Every record that follows should be printed verbatim.

- [EXTRACTED DATA]
☆ ☆ ☆
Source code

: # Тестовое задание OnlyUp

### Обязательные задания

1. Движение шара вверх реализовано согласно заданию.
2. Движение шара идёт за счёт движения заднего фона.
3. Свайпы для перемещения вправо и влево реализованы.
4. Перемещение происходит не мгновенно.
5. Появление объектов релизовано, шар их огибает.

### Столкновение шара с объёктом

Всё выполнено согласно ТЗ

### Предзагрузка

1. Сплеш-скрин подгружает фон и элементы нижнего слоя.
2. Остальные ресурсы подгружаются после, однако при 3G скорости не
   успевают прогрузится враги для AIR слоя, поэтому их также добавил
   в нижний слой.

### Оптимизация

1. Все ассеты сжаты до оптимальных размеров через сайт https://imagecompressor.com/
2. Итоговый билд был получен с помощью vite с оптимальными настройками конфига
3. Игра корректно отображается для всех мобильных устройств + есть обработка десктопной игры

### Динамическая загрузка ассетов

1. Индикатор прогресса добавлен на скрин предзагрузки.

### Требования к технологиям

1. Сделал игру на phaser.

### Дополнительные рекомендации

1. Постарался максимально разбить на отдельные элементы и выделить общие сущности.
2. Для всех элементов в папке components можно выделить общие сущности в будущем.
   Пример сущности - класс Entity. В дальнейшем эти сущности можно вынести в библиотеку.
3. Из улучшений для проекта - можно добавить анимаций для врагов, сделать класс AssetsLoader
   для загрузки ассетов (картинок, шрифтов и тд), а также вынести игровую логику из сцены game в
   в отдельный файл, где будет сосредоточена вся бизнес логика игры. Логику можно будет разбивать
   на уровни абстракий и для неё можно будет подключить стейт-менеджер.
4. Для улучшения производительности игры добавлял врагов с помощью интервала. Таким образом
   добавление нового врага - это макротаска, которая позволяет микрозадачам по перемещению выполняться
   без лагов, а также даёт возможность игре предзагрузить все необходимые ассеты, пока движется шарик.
☆ ☆ ☆
- [RESULT FOR THIS TASK]
Source code

: # Тестовое задание OnlyUp

### Обязательные задания

1. Движение шара вверх реализовано согласно заданию.
2. Движение шара идёт за счёт движения заднего фона.
3. Свайпы для перемещения вправо и влево реализованы.
4. Перемещение происходит не мгновенно.
5. Появление объектов релизовано, шар их огибает.

### Столкновение шара с объёктом

Всё выполнено согласно ТЗ

### Предзагрузка

1. Сплеш-скрин подгружает фон и элементы нижнего слоя.
2. Остальные ресурсы подгружаются после, однако при 3G скорости не
   успевают прогрузится враги для AIR слоя, поэтому их также добавил
   в нижний слой.

### Оптимизация

1. Все ассеты сжаты до оптимальных размеров через сайт https://imagecompressor.com/
2. Итоговый билд был получен с помощью vite с оптимальными настройками конфига
3. Игра корректно отображается для всех мобильных устройств + есть обработка десктопной игры

### Динамическая загрузка ассетов

1. Индикатор прогресса добавлен на скрин предзагрузки.

### Требования к технологиям

1. Сделал игру на phaser.

### Дополнительные рекомендации

1. Постарался максимально разбить на отдельные элементы и выделить общие сущности.
2. Для всех элементов в папке components можно выделить общие сущности в будущем.
   Пример сущности - класс Entity. В дальнейшем эти сущности можно вынести в библиотеку.
3. Из улучшений для проекта - можно добавить анимаций для врагов, сделать класс AssetsLoader
   для загрузки ассетов (картинок, шрифтов и тд), а также вынести игровую логику из сцены game в
   в отдельный файл, где будет сосредоточена вся бизнес логика игры. Логику можно будет разбивать
   на уровни абстракий и для неё можно будет подключить стейт-менеджер.
4. Для улучшения производительности игры добавлял врагов с помощью интервала. Таким образом
   добавление нового врага - это макротаска, которая позволяет микрозадачам по перемещению выполняться
   без лагов, а также даёт возможность игре предзагрузить все необходимые ассеты, пока движется шарик.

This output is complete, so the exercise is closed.